First, forecasting is a dangerous activity. This doesn’t mean you shouldn’t think about the future. Instead, know that the future will be filled with unexpected shocks and surprises – sometimes good, sometimes bad, but always unknowable ahead of time. The implication is that investments should not be built for the known or the widely anticipated. Rather, they must be built to withstand the harshest and worst circumstances. To quote Nassim Nicholas Taleb, “To not foresee a tsunami or a crash is forgivable; to build something fragile is not.” On this, one of the most powerful protectors of investments against the unknowable future is portfolio diversification.

  1. Be guided by principles – not crowds

Second, whilst following the crowds may feel right or seem sensible, rather choosing to focus on sound investment policies and principles will prepare you for times of stress. Notably, investing is ultimately about owning good assets that have been bought at the right price, and then holding the line though periods of economic stress. Of course, there is a key caveat that was perhaps best summed up by American economist Paul Samuelson when he quipped in an interview with journalist Austin Kiplinger, “When events change, I change my mind. What do you do?” If circumstances translate into broken businesses or defunct business models, then holding the line isn’t discipline – it’s folly.

  1. Choose wisely

Third, investing is as much about what you own as what you don’t own. Consider Catherine Wood’s ARK Invest, well known for its exceptional record in cutting-edge themes, whose successful investments in leading innovators have also flagged industries and sectors most at risk of disruption. For example, investments that you will not have wanted to own in 2020 are bricks-and-mortar retailers and travel businesses. Beyond 2020, Catherine Wood raises flags over the likes of “linear television, branched banking, physical retail and traditional transportation” with unyielding demand switching to “streaming, e-wallets, e-commerce, electric vehicles and autonomous transport technologies.” Firms like Jack Ma’s Alibaba and related Ant Group, with widely successful retail platforms, mobile payments, branchless banking and platform insurance, fit this bill. 

But alongside disruptors, diversification insists that we also invest in “stayers” who have navigated 2020 in fine form.
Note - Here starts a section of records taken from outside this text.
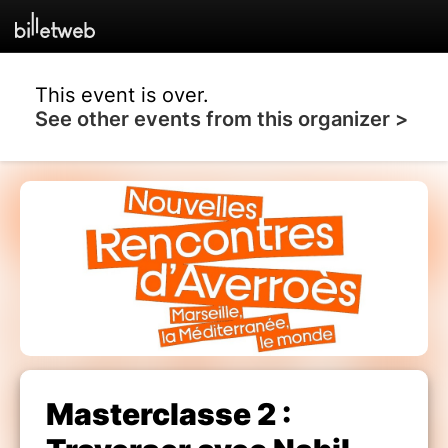
This event is over.
See other events from this organizer >
Masterclasse 2 :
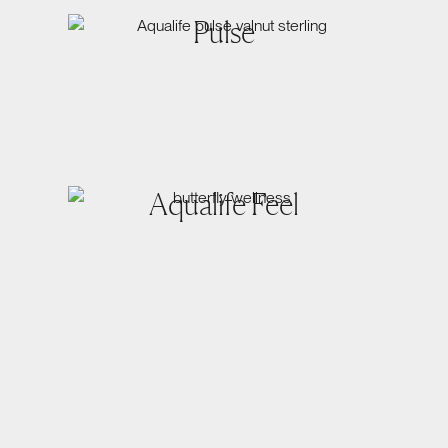
Pulse
Aqualife Feel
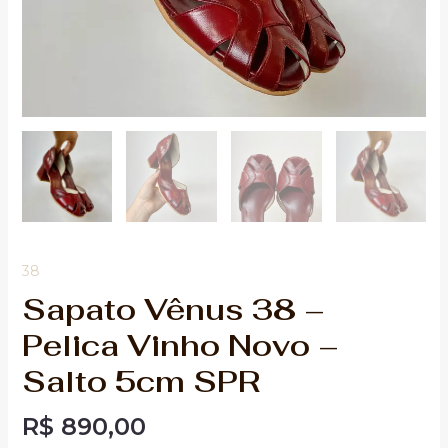
38
Sapato Vênus 38 –
Pelica Vinho Novo –
Salto 5cm SPR
R$
890,00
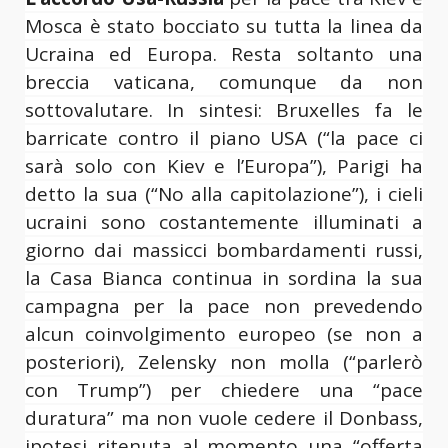
Mosca è stato bocciato su tutta la linea da
Ucraina ed Europa. Resta soltanto una
breccia vaticana, comunque da non
sottovalutare. In sintesi: Bruxelles fa le
barricate contro il piano USA (“la pace ci
sarà solo con Kiev e l’Europa”), Parigi ha
detto la sua (“No alla capitolazione”), i cieli
ucraini sono costantemente illuminati a
giorno dai massicci bombardamenti russi,
la Casa Bianca continua in sordina la sua
campagna per la pace non prevedendo
alcun coinvolgimento europeo (se non a
posteriori), Zelensky non molla (“parlerò
con Trump”) per chiedere una “pace
duratura” ma non vuole cedere il Donbass,
ipotesi ritenuta al momento una “offerta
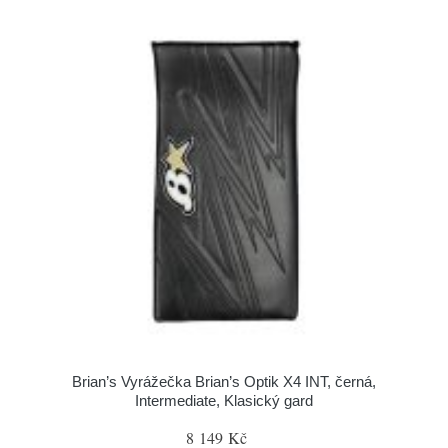
Brian’s Vyrážečka Brian’s Optik X4 INT, černá,
Intermediate, Klasický gard
8 149 Kč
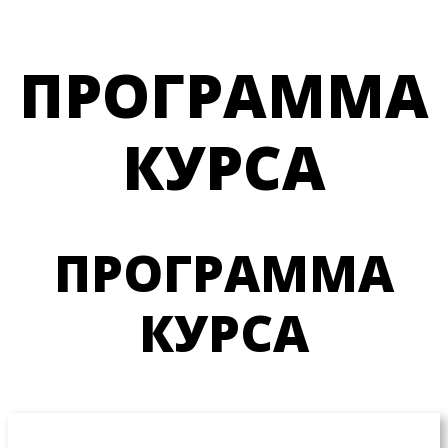
ПРОГРАММА
КУРСА
ПРОГРАММА
КУРСА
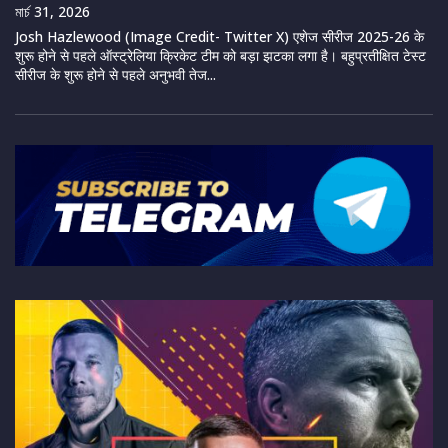
মার্চ 31, 2026
Josh Hazlewood (Image Credit- Twitter X) एशेज सीरीज 2025-26 के
शुरू होने से पहले ऑस्ट्रेलिया क्रिकेट टीम को बड़ा झटका लगा है। बहुप्रतीक्षित टेस्ट
सीरीज के शुरू होने से पहले अनुभवी तेज...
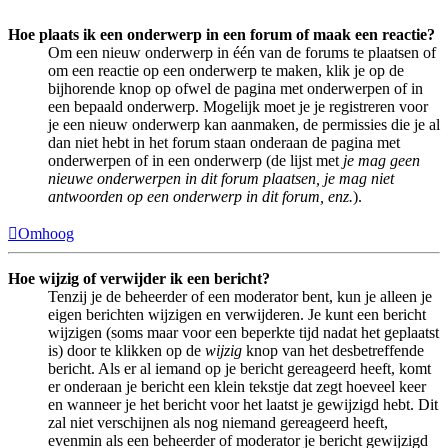
Hoe plaats ik een onderwerp in een forum of maak een reactie?
Om een nieuw onderwerp in één van de forums te plaatsen of
om een reactie op een onderwerp te maken, klik je op de
bijhorende knop op ofwel de pagina met onderwerpen of in
een bepaald onderwerp. Mogelijk moet je je registreren voor
je een nieuw onderwerp kan aanmaken, de permissies die je al
dan niet hebt in het forum staan onderaan de pagina met
onderwerpen of in een onderwerp (de lijst met
je mag geen
nieuwe onderwerpen in dit forum plaatsen, je mag niet
antwoorden op een onderwerp in dit forum, enz.
).
Omhoog
Hoe wijzig of verwijder ik een bericht?
Tenzij je de beheerder of een moderator bent, kun je alleen je
eigen berichten wijzigen en verwijderen. Je kunt een bericht
wijzigen (soms maar voor een beperkte tijd nadat het geplaatst
is) door te klikken op de
wijzig
knop van het desbetreffende
bericht. Als er al iemand op je bericht gereageerd heeft, komt
er onderaan je bericht een klein tekstje dat zegt hoeveel keer
en wanneer je het bericht voor het laatst je gewijzigd hebt. Dit
zal niet verschijnen als nog niemand gereageerd heeft,
evenmin als een beheerder of moderator je bericht gewijzigd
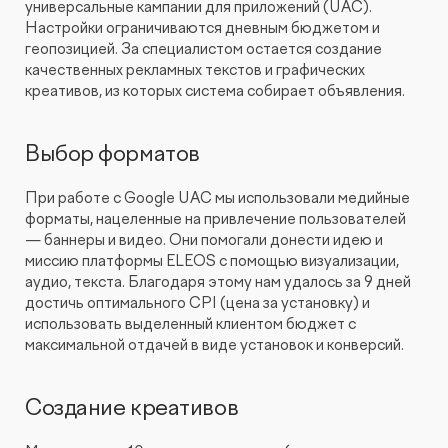
универсальные кампании для приложений (UAC).
Настройки ограничиваются дневным бюджетом и
геопозицией. За специалистом остается создание
качественных рекламных текстов и графических
креативов, из которых система собирает объявления.
Выбор форматов
При работе с Google UAC мы использовали медийные
форматы, нацеленные на привлечение пользователей
— баннеры и видео. Они помогали донести идею и
миссию платформы ELEOS с помощью визуализации,
аудио, текста. Благодаря этому нам удалось за 9 дней
достичь оптимального CPI (цена за установку) и
использовать выделенный клиентом бюджет с
максимальной отдачей в виде установок и конверсий.
Создание креативов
This includes countries such as Vietnam, New Zealand, Taiwan and Singapore, which have stood out as anti-fragile, as well as companies such as the Hong Kong-headquartered Mandarin Oriental Hotel Group (M.O.) which reinvented the luxury hotel experience during lockdown with an innovative staycation programme and “room service” delivery to nearby homes. This meant that whilst many hotel businesses have come under acute pressure in 2020, the M.O. share price has remained flat over the year – not exactly a stratospheric return, but a good result compared to the generally sad circumstance of the leisure industry. 

This is the type of business we want to own. And it’s these basic principles that mean an annus horribilis doesn’t have to be an investment horribilis.